The DMARDs were divided into four mutually exclusive groups. The four groups were (1) TNF inhibitors such as adalimumab, etanercept, or infliximab; (2) methotrexate; (3) hydroxychloroquine; and (4) other nonbiologic DMARDs such as sulfasalazine, leflunomide, cyclosporine, azathioprine, cyclophosphamide, mycophenolate mofetil, 6-thioguanine, acitretin,
A total of 267 study subjects developed incident diabetes. The incidence was highest among patients who were taking nonbiologic DMARDs.
Patients taking a TNF inhibitor or hydroxychloroquine showed a reduced risk of diabetes, compared with patients taking any other agents.
After accounting for the effects of potentially confounding factors such as patient age, sex, and several clinical variables, investigators found that the hazard ratios for diabetes were 0.62 for TNF inhibitors and 0.54 for hydroxychloroquine, compared with the nonbiologic DMARDs, Dr.

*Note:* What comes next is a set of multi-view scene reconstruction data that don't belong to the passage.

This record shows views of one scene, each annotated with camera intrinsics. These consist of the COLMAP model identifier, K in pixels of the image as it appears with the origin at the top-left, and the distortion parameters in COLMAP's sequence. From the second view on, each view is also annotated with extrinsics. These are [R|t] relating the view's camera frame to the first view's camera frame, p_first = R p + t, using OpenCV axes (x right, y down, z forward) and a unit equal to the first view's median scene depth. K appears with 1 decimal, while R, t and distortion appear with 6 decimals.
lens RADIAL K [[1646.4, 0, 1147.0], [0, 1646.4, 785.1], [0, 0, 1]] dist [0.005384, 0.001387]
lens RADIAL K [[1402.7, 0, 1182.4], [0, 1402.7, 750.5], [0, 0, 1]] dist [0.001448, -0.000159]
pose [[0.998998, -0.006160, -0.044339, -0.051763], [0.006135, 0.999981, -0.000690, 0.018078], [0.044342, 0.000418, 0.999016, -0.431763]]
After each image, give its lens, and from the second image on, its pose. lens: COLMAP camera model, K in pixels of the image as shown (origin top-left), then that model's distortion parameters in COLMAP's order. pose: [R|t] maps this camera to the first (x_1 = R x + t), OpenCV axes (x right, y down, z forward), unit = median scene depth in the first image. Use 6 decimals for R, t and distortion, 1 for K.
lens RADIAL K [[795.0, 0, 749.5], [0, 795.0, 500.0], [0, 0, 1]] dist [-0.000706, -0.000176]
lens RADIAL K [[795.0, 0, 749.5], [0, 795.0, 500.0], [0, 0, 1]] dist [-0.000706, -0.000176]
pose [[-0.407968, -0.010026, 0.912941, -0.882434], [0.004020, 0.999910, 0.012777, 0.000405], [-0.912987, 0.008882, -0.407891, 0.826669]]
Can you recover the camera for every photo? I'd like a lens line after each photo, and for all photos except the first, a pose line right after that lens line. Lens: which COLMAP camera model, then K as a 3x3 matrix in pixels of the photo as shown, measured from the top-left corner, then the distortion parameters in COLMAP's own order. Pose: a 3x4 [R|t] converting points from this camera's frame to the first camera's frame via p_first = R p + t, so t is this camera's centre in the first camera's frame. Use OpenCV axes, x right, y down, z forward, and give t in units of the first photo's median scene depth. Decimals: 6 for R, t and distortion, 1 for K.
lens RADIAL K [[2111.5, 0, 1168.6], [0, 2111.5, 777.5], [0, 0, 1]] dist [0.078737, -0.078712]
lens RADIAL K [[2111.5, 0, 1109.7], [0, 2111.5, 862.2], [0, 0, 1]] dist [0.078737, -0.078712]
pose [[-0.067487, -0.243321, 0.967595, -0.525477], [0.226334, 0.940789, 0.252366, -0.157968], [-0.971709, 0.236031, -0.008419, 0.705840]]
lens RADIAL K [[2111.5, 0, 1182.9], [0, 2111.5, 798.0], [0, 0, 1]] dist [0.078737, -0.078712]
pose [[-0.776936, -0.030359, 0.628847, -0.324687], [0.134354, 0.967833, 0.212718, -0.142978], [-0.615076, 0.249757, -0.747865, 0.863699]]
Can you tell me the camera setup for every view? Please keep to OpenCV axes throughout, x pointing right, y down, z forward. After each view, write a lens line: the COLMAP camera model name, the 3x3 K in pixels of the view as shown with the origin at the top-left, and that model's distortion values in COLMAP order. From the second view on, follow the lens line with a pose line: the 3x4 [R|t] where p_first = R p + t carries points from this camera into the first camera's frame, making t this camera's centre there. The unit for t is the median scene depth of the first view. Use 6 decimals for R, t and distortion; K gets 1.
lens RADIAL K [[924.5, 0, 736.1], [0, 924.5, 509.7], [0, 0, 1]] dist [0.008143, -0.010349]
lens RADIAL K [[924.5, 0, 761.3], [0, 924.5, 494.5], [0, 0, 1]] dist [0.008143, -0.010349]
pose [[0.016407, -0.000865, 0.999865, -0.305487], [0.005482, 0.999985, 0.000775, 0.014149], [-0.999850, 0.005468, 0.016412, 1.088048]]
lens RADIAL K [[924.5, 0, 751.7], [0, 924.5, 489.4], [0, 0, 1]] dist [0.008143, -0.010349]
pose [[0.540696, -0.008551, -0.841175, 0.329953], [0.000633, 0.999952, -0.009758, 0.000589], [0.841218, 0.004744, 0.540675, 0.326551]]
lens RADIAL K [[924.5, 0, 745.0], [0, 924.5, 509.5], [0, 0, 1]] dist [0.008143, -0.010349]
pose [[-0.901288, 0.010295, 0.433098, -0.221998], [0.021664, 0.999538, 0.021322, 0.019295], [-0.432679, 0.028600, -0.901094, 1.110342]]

Solomon and his colleagues said (JAMA 2011;305:2525-31).
“These findings held up across a variety of sensitivity analyses,” they added.
“Taken in the context of prior research, [our] study supports the potential role for systemic immunosuppression in prevention and control of diabetes.
“If future studies show this convincingly, systemic immunosuppression in such situations would be predicated on a favorable risk-benefit profile.”
For example, the benefit of immunosuppression may outweigh the risk in a patient with a systemic rheumatic disease for which a DMARD is already indicated.
But immunosuppression may not outweigh the risk in a patient who already has diabetes and is prone to infection.
The investigators emphasized that this was an observational epidemiologic study without randomized-treatment assignment, so causation cannot be inferred.
“It is possible that patients receiving a TNF inhibitor or hydroxychloroquine were different from the reference group of other nonbiologic DMARD users in ways that went unmeasured, such as body mass index, exercise participation, family history, or disease severity,” they noted.
They added that the findings warrant confirmation in a randomized, controlled trial to test “the ability of these agents to prevent diabetes among participants with systemic inflammatory disorders.”
View on the News
Confirmation Still Needed
“Prospective trials are needed to confirm [these] observational data and clarify which patients may benefit from these possible pleiotropic effects of specific anti-inflammatories,” said Dr. Tim Bongartz and Dr. Yogish C. Kudva.
If TNF inhibitors or hydroxychloroquine prove to address two complex disease processes at once, “it will be crucial to investigate how much of their potential antidiabetic effects would add to good disease control, the durability of these effects, and the timing of treatment.”
Even if treatment of chronic inflammatory disease can reduce the risk of diabetes, “clinicians still will have to learn how to use specific anti-inflammatory agents to achieve optimal outcomes for both conditions,” they said.
DR. BONGARTZ is in the division of rheumatology and DR. KUDVA is in the division of endocrinology, diabetes, metabolism, and nutrition at the Mayo Clinic in Rochester, Minn. Dr. Bongartz reported ties to Wyeth and Abbott. Dr. Kudva reported no conflicts of interest. These remarks were taken from their editorial accompanying Dr. Solomon's report (JAMA 2011;305:2573-4).